Hacker News new | ask | show | jobs
by rstuart4133 319 days ago
> It's important to note that ambiguities are something which exist in service of parser generators and the restricted formal grammars that drive them. They do not actually exist in the language to be parsed

Only partially true. How do you define the language to be parsed? It's with a grammar. If the grammar can yield two different parse trees for the same input, it's ambiguous. In LR parlance, if your grammar is ambiguous because of a shift-reduce conflict, it's because you stuffed up your grammar.

That's a real problem. It the difference between parsing "1 + 2 / 3" as "(1 + 2) / 3" and "1 + (2 / 3)". The two interpretations yield very different outcomes. The reason you see so many people here say "use a generated LL or LR parser" is the generator will find and report that mistake. It's a very easy mistake to make, and you won't realise you've made it.

Then there are what LR calls reduce-reduce conflicts. Yes, that may happen because the LR parser can't look far enough ahead.
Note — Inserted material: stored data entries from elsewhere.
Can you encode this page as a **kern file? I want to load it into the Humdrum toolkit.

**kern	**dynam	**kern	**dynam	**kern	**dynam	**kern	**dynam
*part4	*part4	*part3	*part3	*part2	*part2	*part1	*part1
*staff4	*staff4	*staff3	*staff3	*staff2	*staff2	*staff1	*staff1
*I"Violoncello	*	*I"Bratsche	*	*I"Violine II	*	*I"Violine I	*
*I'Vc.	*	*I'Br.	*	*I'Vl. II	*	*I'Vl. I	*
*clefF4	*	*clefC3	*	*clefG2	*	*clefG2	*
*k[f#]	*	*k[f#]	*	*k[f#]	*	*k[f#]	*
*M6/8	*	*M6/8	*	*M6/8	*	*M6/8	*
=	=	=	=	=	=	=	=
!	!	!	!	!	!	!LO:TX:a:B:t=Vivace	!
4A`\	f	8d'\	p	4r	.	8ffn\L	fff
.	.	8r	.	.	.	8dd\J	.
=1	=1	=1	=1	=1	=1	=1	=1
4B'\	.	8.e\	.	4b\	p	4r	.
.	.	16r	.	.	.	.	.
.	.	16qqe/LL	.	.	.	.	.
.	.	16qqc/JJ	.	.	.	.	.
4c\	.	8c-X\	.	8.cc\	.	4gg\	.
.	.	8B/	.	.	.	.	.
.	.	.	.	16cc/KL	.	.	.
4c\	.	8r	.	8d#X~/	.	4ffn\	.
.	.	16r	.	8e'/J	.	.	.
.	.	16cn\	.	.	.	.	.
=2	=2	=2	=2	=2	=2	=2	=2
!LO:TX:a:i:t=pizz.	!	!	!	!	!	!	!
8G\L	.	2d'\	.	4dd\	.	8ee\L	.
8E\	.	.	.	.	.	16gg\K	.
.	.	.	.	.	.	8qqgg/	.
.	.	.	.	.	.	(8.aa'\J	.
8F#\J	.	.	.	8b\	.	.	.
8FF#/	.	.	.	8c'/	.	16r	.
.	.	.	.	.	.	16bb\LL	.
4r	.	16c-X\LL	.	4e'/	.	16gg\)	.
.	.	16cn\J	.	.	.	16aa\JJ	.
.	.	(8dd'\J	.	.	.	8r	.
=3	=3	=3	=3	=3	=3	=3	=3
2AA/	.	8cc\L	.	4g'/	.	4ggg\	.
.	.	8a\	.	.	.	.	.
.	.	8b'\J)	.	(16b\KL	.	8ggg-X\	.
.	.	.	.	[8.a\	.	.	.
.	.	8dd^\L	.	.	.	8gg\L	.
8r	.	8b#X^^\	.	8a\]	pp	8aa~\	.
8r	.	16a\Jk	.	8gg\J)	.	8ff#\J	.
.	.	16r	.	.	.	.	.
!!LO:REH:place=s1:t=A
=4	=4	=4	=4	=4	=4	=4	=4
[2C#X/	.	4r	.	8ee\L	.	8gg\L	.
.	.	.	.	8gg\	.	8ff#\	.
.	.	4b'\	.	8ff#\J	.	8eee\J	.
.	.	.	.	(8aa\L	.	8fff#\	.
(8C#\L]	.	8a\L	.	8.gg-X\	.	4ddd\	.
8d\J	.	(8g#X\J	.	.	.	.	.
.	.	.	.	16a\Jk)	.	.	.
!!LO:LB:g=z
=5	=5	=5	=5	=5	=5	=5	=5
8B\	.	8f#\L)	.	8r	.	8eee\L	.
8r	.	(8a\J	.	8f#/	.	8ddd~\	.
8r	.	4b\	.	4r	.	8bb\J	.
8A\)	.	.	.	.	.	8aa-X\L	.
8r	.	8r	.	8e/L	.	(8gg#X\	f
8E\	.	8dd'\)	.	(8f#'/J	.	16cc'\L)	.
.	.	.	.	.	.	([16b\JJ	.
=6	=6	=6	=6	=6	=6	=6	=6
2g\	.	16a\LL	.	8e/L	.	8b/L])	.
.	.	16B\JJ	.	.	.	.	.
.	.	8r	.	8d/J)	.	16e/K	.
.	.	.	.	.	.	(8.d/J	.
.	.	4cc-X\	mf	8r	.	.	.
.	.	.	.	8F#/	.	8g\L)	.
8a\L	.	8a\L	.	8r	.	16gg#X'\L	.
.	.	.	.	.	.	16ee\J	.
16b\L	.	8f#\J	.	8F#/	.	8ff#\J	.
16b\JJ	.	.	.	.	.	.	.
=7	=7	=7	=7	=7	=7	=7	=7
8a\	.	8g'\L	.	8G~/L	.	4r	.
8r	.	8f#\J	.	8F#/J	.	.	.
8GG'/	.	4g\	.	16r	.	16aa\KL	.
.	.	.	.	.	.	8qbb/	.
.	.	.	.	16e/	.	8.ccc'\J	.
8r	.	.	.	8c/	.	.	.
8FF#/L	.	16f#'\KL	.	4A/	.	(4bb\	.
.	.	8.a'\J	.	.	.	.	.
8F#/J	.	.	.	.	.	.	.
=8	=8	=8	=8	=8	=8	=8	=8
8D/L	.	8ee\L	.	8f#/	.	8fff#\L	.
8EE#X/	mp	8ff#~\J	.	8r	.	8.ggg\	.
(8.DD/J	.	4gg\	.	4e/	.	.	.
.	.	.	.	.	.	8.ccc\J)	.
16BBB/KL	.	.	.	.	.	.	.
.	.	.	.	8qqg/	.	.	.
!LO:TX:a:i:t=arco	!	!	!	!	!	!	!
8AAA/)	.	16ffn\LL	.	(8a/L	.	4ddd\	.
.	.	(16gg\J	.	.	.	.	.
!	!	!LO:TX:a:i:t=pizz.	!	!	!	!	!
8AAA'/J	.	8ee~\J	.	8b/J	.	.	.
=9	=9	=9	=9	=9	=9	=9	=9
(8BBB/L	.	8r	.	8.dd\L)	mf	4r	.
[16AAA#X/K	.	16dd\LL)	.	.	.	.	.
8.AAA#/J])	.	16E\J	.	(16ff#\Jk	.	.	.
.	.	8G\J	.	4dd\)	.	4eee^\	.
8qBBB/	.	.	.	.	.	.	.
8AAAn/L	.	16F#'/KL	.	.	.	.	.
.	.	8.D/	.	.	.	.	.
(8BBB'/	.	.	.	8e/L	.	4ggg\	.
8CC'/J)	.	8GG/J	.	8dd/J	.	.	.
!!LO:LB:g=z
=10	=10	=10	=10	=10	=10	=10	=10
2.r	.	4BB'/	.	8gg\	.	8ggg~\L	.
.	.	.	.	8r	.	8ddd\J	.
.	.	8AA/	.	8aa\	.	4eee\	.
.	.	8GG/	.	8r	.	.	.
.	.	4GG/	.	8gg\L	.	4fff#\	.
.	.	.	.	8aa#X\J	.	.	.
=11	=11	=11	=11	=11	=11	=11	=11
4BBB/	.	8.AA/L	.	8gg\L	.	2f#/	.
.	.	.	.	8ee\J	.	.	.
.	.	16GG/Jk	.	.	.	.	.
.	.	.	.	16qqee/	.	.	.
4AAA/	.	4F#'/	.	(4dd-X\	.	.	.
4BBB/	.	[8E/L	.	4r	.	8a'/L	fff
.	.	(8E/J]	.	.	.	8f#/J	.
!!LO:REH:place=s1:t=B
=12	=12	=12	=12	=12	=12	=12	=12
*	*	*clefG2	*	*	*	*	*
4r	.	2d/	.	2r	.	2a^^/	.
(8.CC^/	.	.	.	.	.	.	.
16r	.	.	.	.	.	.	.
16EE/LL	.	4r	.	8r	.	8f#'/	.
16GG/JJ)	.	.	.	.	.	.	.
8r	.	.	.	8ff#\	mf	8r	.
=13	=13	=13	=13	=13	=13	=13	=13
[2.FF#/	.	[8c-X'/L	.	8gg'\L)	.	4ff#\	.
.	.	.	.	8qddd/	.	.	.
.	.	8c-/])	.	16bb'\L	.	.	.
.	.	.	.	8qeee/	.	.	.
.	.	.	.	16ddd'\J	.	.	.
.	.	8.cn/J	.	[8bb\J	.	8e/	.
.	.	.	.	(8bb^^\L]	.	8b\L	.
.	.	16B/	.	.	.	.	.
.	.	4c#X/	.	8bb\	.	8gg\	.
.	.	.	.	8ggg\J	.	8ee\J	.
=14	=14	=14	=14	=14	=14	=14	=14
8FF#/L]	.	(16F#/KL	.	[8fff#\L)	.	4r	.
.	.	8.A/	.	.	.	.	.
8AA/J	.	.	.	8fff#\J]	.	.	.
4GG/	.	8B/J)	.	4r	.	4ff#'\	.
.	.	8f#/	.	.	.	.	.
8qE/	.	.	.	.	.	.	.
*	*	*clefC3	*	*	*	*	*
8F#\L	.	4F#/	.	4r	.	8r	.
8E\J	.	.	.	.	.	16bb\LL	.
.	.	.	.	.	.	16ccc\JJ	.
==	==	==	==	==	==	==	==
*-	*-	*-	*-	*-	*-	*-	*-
Or, it may again be because you've stuffed you grammar. Or it may be because the language you have in your head really isn't context free. Perl is in the last category. They claim to have got around it by saying its a "do what I mean" language. Fine, but it turns out in some cases what they think a string obviously means doesn't agree with what I thought it obviously meant.

1 comments

> How do you define the language to be parsed? It's with a grammar.

False. This is how you define a language _to a parser generator_, but it is not how humans (and/or developers) define languages to each other.

> you won't realise you've made it

This is literally impossible in a recursive descent parser. I'm not saying getting it wrong is impossible, of course not. But what you literally cannot do (without concerted intentional effort) is make it ambiguous. Your parser will parse one first, or the other first, or either one left-to-right; and you will know which of these it does by reading the code.